Catharsis vient du verbe grec katoros, qui se traduit par purifier ou rendre propre. Le terme a été appliqué à de nombreuses situations; le plus peu glorieux d’entre eux est son utilisation en médecine, où cela peut littéralement signifier purger les intestins. Les premiers pionniers de la psychiatrie étaient également vivement intéressés par le terme pour décrire le moment où une personne articulait clairement un souvenir passé et était capable de le ressentir pleinement, souvent, surtout selon Freud, laissant la personne libre de la douleur du passé. En religion, le mot peut désigner des expériences transcendantes qui libèrent ou purifient l’âme.
En littérature, la catharsis prend un sens légèrement différent. Aristote l’a utilisé pour la première fois dans son ouvrage Poetics pour discuter de la façon dont le drame peut affecter le spectateur individuel. Un bon drame aide le spectateur à s’identifier aux expériences, en particulier aux expériences douloureuses, des personnages d’une pièce. Le drame peut évoquer des émotions puissantes, et les gens qui le regardent et sont émus quittent le théâtre propre, rafraîchi et purifié dans l’expérience émotionnelle.
Aristote affirme en outre qu’après avoir exprimé certaines de leurs émotions, le public a un sentiment de soulagement qui l’aide à gérer la vie quotidienne de manière plus calme. Ceci est directement contraire à l’affirmation de Platon selon laquelle le théâtre et la poésie pourraient produire des effets néfastes sur les téléspectateurs et les lecteurs, les amenant à agir de manière plus extrême. Aristote soutient plutôt que le drame conduit à un esprit plus rationnel puisque les extrêmes de l’émotion sont exploités et ressentis dans un cadre sûr.
Beaucoup de gens ont eu l’expérience d’avoir bien pleuré pendant un film ou, plus souvent, d’avoir bien rigolé. Les personnes peuvent se tourner vers les pièces de théâtre, les films et les livres comme moyen d’exprimer en toute sécurité une émotion profonde. Dans une société où les larmes des hommes sont encore considérées par certains secteurs de la société comme peu viriles, un moment cathartique lors du visionnage d’un film, un petit étouffement ou même une larme ou deux sont souvent considérés comme acceptables. Il y a peu d’hommes par exemple qui ne ressentent pas à tout le moins ce pincement dans la gorge lorsque Ray Kinsella joue au catch avec son père dans les derniers instants du film Field of Dreams.

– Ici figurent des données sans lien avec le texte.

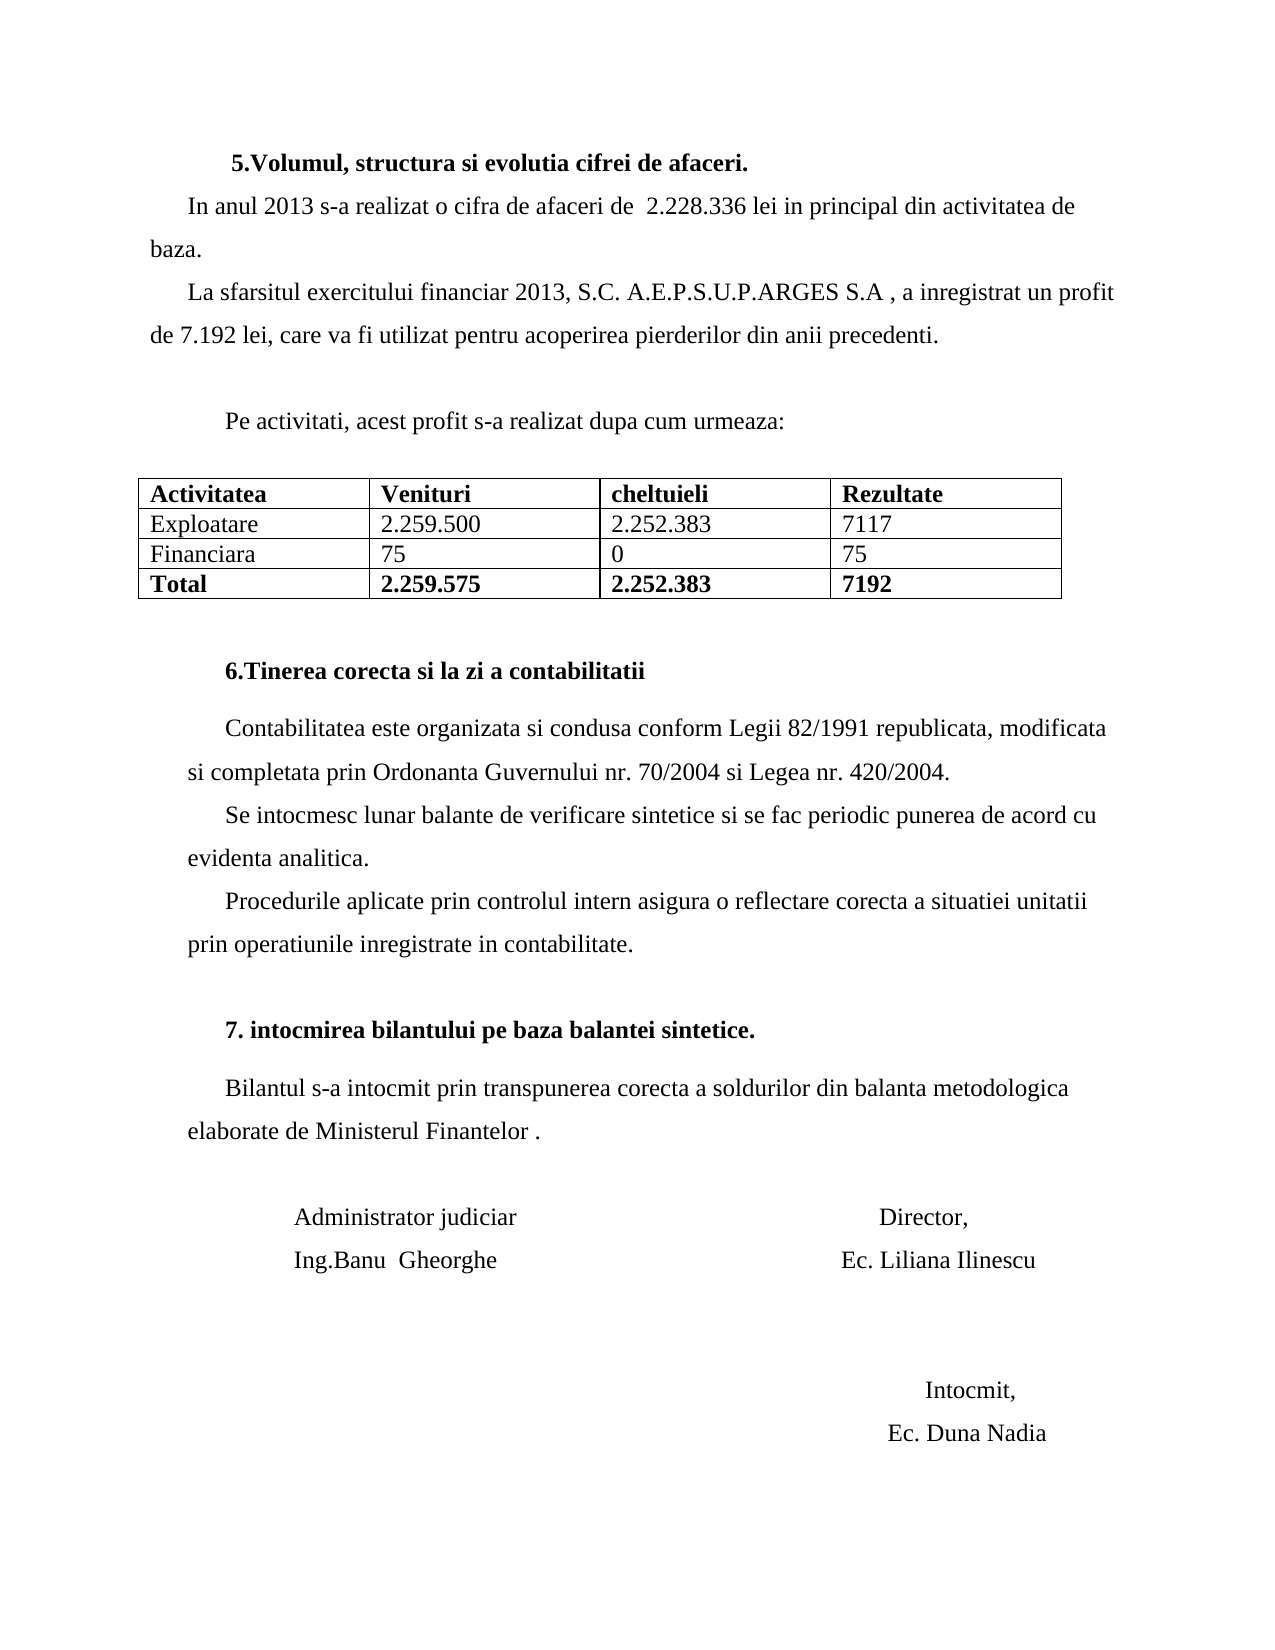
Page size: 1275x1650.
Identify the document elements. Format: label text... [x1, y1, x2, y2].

table_header cheltuieli [601, 479, 830, 508]
table_cell 75 [831, 539, 1061, 568]
table_cell 7117 [831, 509, 1061, 538]
table_cell 2.252.383 [601, 509, 830, 538]
table_cell 0 [601, 539, 830, 568]
text 5.Volumul, structura si evolutia cifrei de afaceri. [187, 148, 1125, 176]
text Pe activitati, acest profit s-a realizat dupa cum urmeaza: [150, 406, 1125, 435]
table_cell 7192 [831, 569, 1061, 597]
table_cell 75 [370, 539, 599, 568]
table_header Rezultate [831, 479, 1061, 508]
text Bilantul s-a intocmit prin transpunerea corecta a soldurilor din balanta metodologica elaborate de Ministerul Finantelor . [187, 1073, 1125, 1145]
text 6.Tinerea corecta si la zi a contabilitatii [187, 656, 1125, 685]
table_cell 2.252.383 [601, 569, 830, 597]
text In anul 2013 s-a realizat o cifra de afaceri de 2.228.336 lei in principal din activitatea de baza. [150, 191, 1125, 263]
table_cell 2.259.575 [370, 569, 599, 597]
text Intocmit, [187, 1375, 1125, 1403]
text Procedurile aplicate prin controlul intern asigura o reflectare corecta a situatiei unitatii prin operatiunile inregistrate in contabilitate. [187, 886, 1125, 958]
text Ing.Banu Gheorghe Ec. Liliana Ilinescu [187, 1245, 1125, 1274]
text Administrator judiciar Director, [187, 1202, 1125, 1231]
text Contabilitatea este organizata si condusa conform Legii 82/1991 republicata, modificata si completata prin Ordonanta Guvernului nr. 70/2004 si Legea nr. 420/2004. [187, 713, 1125, 785]
table_cell Financiara [139, 539, 369, 568]
text Ec. Duna Nadia [187, 1418, 1125, 1447]
table_header Venituri [370, 479, 599, 508]
text Se intocmesc lunar balante de verificare sintetice si se fac periodic punerea de acord cu evidenta analitica. [187, 800, 1125, 872]
table_cell Total [139, 569, 369, 597]
table_cell 2.259.500 [370, 509, 599, 538]
table_cell Exploatare [139, 509, 369, 538]
table_header Activitatea [139, 479, 369, 508]
text 7. intocmirea bilantului pe baza balantei sintetice. [187, 1015, 1125, 1044]
text La sfarsitul exercitului financiar 2013, S.C. A.E.P.S.U.P.ARGES S.A , a inregistrat un profit de 7.192 lei, care va fi utilizat pentru acoperirea pierderilor din anii precedenti. [150, 277, 1125, 349]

Catharsis, cependant, ne se limite pas à créer de tels moments. En fait, de nombreux récits dépendent de l’identification personnelle avec un personnage d’une manière ou d’une autre. Regarder ou lire respectivement un film ou un livre de bandes dessinées peut également provoquer une réaction émotionnelle, en particulier lorsque le public s’identifie à un personnage. Les récits peuvent échouer lorsque les gens ne peuvent pas comprendre les personnages et ne peuvent en aucun cas lier les personnages à leur propre existence. L’implication émotionnelle (de quelque nature que ce soit) des lecteurs ou du public avec des personnages ou des circonstances peut conduire à une appréciation plus profonde du récit.
Il y a aussi des moments occasionnels dans des récits très courts où les gens ressentent une libération d’émotions. Il existe des listes entières de publicités, par exemple, qui ont fait rire les gens de manière hystérique ou qui ont soudainement les larmes aux yeux. Les individus peuvent également être influencés par leur situation lorsqu’ils regardent des publicités. Une mère tenant un bébé dans une publicité pour une préparation pour nourrissons pourrait grandement toucher une nouvelle maman ou une femme qui veut désespérément des enfants. Dans l’art visuel aussi, les gens peuvent se trouver d’une manière ou d’une autre investis émotionnellement dans ce qu’ils voient.
Que cela nettoie ou non l’âme, comme l’a dit Aristote, est un point discutable qui se trouve au cœur des arguments d’aujourd’hui pour savoir si regarder la télévision violente engendre un comportement violent. La pensée platonicienne suggère que les gens doivent être prudents, car des expériences émotionnelles extrêmes peuvent inciter à une vie émotionnelle extrême, y compris à se comporter de manière immorale ou contraire à l’éthique. Aristote a plutôt soutenu que, grâce à la catharsis, les gens sont devenus purifiés et moins susceptibles d’agir de manière extrêmement ou immorale. Il est intéressant de noter que ce débat, qui est ancien, est toujours mené à plusieurs niveaux dans la société moderne, et que l’identification émotionnelle avec les personnages ou l’intrigue peut être considérée comme une bénédiction ou traitée avec suspicion.